Professor known for explaining the roles of engineers on radio and on YouTube
Lois Yoksoulian, Illinois News Bureau
August 14, 2020
Bill Hammack
Chemical and biomolecular engineering professor Bill Hammack, aka “the engineering guy,” has won the prestigious Hoover Medal for his civic and humanitarian contributions to engineering. (Photo by L. Brian Stauffer.)

Bill Hammack, a professor of chemical and biomolecular engineering at the University of Illinois, Urbana-Champaign, has been awarded the Hoover Medal.

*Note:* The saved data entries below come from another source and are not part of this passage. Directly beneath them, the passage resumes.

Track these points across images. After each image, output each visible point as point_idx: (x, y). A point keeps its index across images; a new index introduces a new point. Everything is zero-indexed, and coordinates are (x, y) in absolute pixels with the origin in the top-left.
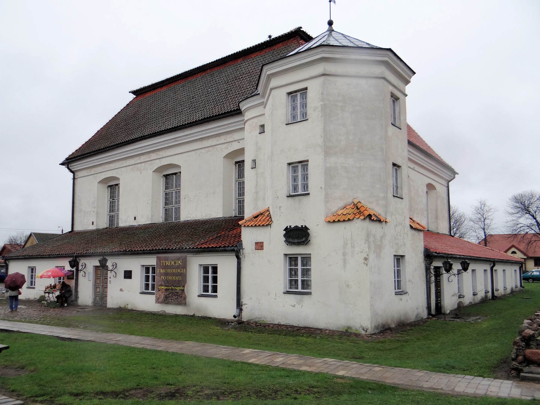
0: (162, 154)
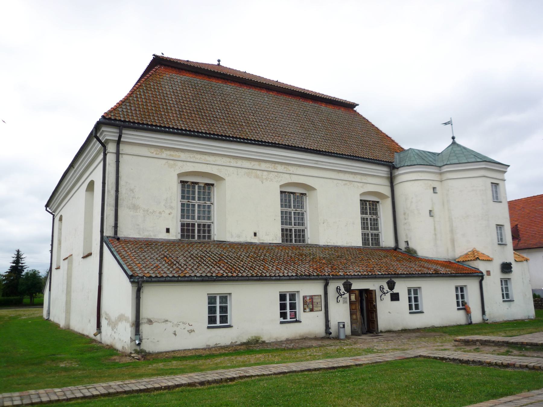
0: (292, 169)
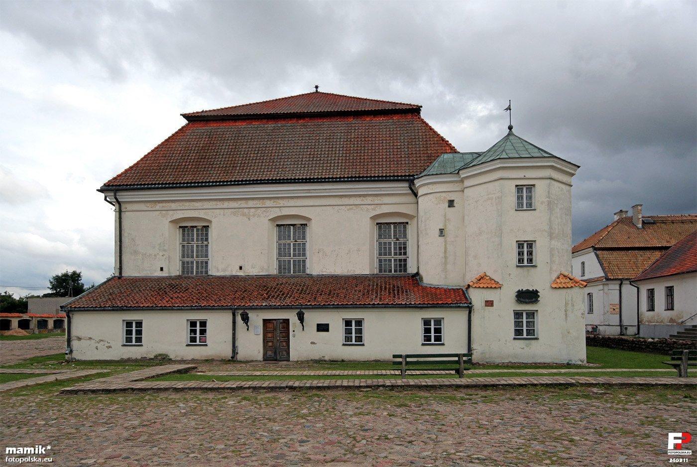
0: (282, 203)
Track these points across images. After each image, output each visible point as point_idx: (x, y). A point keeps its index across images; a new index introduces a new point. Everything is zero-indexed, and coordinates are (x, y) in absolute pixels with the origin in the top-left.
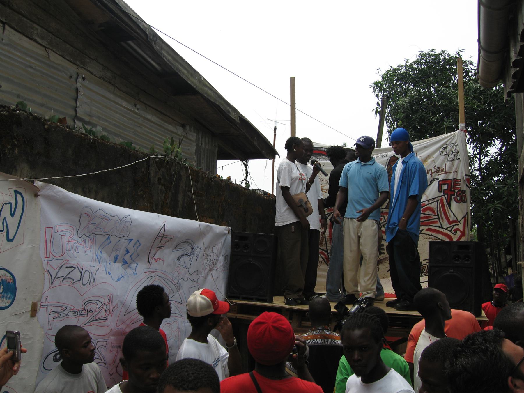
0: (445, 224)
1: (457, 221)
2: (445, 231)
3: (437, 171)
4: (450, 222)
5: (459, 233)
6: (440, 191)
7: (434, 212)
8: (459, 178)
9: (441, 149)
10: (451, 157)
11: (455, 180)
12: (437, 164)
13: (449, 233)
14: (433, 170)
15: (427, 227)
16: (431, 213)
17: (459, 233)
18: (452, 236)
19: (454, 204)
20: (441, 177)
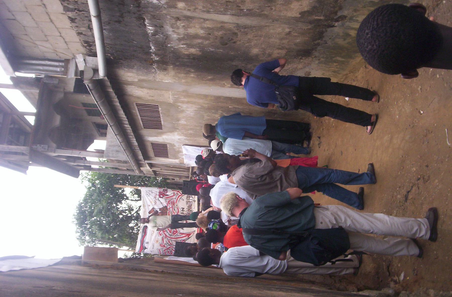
0: (175, 197)
1: (174, 193)
2: (177, 197)
3: (155, 198)
4: (174, 195)
5: (178, 193)
6: (163, 198)
7: (170, 201)
8: (158, 191)
9: (147, 196)
10: (151, 193)
11: (159, 192)
12: (153, 198)
13: (178, 196)
14: (155, 199)
15: (175, 203)
16: (170, 202)
17: (178, 193)
18: (179, 195)
19: (167, 194)
20: (158, 197)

The award is named for its first recipient, U.S. President Herbert Hoover, who was an engineer by profession. Established in 1929 to honor “great, unselfish, nontechnical services by engineers to humanity,” the award is administered by a board representing five engineering organizations: the American Society of Mechanical Engineers; the American Society of Civil Engineers; the American Institute of Chemical Engineers; the American Institute of Mining, Metallurgical and Petroleum Engineers; and the Institute of Electrical and Electronics Engineers.

Previous winners include presidents Dwight D. Eisenhower and Jimmy Carter; industrialist David Packard, the founder of Hewlett-Packard; Arnold O. Beckman, an Illinois alumnus and a scientist, businessman, and philanthropist whose support spurred the development of the Beckman Institute for Advanced Science and Technology on the Illinois campus; and inventor Dean Kamen.

Hammack is a member of AICHE and a William H. and Janet G. Lycan Professor at Illinois. He is the creator and host of the popular YouTube channel “engineerguy” and has recorded more than 200 public radio segments that describe what, why, and how engineers do what they do. He wrote the books “Michael Faraday’s Chemical History of a Candle, ” “Why Engineers Need to Grow a Long Tail, ” “How Engineers Create the World, ” “Eight Amazing Engineering Stories” and “Albert Michelson’s Harmonic Analyzer. ”

“I am thrilled with the recognition by this award of the importance of reaching out to the public – to explain to them science and engineering,” Hammack said. “With this understanding, the public can better exercise the civic responsibility of shaping the technological forces that shape our lives.”

The National Association of Science Writers, the American Chemical Society and the American Institute of Physics all have recognized Hammack for his outreach efforts through numerous awards.

“Bill’s wonderful stories make every engineer proud and watching them immediately converts you into an engineering zealot,” said AICHE Foundation member Eduardo Glandt, the dean emeritus of engineering and applied science at the University of Pennsylvania.